By the time I finished rounds, the sun was setting, bleeding orange across the city skyline. I found myself back at Ivey’s door, uncertain whether I was there as her doctor or her mother.

She sat upright, arms folded, eyes red but defiant. “Did you send Dad away?”

“Yes,” I replied. “He doesn’t get to just show up when it’s convenient.”

She scoffed. “Neither do you.”

The words cut deeper than I expected. I sat down beside her, hands trembling. “Ivey, I know I haven’t been there for you. I know you’re angry. And you have every right to be. But I need you to let me help you now—not as your doctor, but as your mom.”

She looked at me, searching my face for something—maybe hope, maybe forgiveness. “What if I’m too broken to fix?”

Tears pricked my eyes. “You’re not broken. You’re hurting. And so am I. But we can heal together, if you let me try.”
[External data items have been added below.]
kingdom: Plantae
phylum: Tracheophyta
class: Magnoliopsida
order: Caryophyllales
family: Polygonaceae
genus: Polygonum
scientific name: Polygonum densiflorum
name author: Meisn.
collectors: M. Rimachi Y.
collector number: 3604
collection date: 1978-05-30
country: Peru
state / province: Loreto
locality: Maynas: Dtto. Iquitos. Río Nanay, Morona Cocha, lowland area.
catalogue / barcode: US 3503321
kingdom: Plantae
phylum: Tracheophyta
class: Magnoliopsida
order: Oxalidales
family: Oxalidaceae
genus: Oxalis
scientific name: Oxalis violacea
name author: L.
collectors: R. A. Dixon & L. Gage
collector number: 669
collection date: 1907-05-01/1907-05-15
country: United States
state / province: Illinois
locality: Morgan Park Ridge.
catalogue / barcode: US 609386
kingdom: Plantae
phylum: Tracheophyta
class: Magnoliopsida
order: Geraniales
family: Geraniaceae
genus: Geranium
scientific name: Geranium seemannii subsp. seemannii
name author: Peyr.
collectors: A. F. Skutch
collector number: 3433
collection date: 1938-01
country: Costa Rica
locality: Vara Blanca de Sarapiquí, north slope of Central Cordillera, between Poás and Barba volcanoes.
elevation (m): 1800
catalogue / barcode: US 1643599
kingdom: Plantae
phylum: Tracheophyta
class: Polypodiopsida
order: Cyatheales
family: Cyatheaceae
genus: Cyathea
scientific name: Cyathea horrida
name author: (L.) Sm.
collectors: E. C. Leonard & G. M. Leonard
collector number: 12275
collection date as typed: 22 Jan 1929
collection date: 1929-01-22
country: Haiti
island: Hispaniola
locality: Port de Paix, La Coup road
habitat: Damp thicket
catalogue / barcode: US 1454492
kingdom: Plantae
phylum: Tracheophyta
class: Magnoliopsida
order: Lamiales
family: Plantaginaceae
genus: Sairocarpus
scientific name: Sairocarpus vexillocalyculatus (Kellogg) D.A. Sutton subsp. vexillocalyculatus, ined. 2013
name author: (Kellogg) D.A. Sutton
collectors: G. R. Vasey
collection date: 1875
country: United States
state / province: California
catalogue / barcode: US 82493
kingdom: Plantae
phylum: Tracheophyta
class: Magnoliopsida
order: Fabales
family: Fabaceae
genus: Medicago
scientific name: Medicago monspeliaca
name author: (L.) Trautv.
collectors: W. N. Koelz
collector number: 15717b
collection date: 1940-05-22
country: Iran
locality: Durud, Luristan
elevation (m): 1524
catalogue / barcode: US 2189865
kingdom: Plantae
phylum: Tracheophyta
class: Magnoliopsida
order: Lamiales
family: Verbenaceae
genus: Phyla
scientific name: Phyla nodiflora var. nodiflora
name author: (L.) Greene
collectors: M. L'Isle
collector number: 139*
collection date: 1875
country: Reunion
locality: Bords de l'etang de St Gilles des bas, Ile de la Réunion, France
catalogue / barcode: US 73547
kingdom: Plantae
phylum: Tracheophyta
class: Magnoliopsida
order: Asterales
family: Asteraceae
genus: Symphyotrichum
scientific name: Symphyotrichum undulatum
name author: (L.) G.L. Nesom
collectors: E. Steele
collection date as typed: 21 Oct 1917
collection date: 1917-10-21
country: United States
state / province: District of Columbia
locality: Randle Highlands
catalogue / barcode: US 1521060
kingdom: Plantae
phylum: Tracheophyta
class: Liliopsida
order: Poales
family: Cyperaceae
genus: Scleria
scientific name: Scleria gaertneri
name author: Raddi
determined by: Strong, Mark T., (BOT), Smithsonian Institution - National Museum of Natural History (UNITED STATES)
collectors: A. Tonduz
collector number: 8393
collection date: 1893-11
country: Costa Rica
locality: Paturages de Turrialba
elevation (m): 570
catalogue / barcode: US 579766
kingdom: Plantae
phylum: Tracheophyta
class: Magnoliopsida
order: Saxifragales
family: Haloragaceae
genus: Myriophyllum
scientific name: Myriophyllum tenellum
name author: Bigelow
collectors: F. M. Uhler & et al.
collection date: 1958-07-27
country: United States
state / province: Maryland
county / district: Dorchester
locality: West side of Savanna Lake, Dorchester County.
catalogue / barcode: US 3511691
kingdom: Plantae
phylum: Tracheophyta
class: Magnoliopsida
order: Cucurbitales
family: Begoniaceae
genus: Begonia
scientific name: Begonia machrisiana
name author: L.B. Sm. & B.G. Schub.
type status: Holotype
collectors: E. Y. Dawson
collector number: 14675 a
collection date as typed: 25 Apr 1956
For the first time in weeks, she reached for my hand. Her grip was weak, but it was there. A lifeline.

We sat in silence until the intercom crackled with another emergency. Duty called, as always. I squeezed her hand one last time. “I’ll be back. I promise.”

As I walked back to the chaos of the ER, I wondered: How many of us hide our pain behind white coats and brave faces? How many families break in silence, too proud or scared to ask for help? And when the lines between healer and wounded blur, who do we turn to for rescue?

Do we ever really know the people we love—or ourselves? If I can’t save my own daughter, what does that say about me? What would you do if you were in my shoes?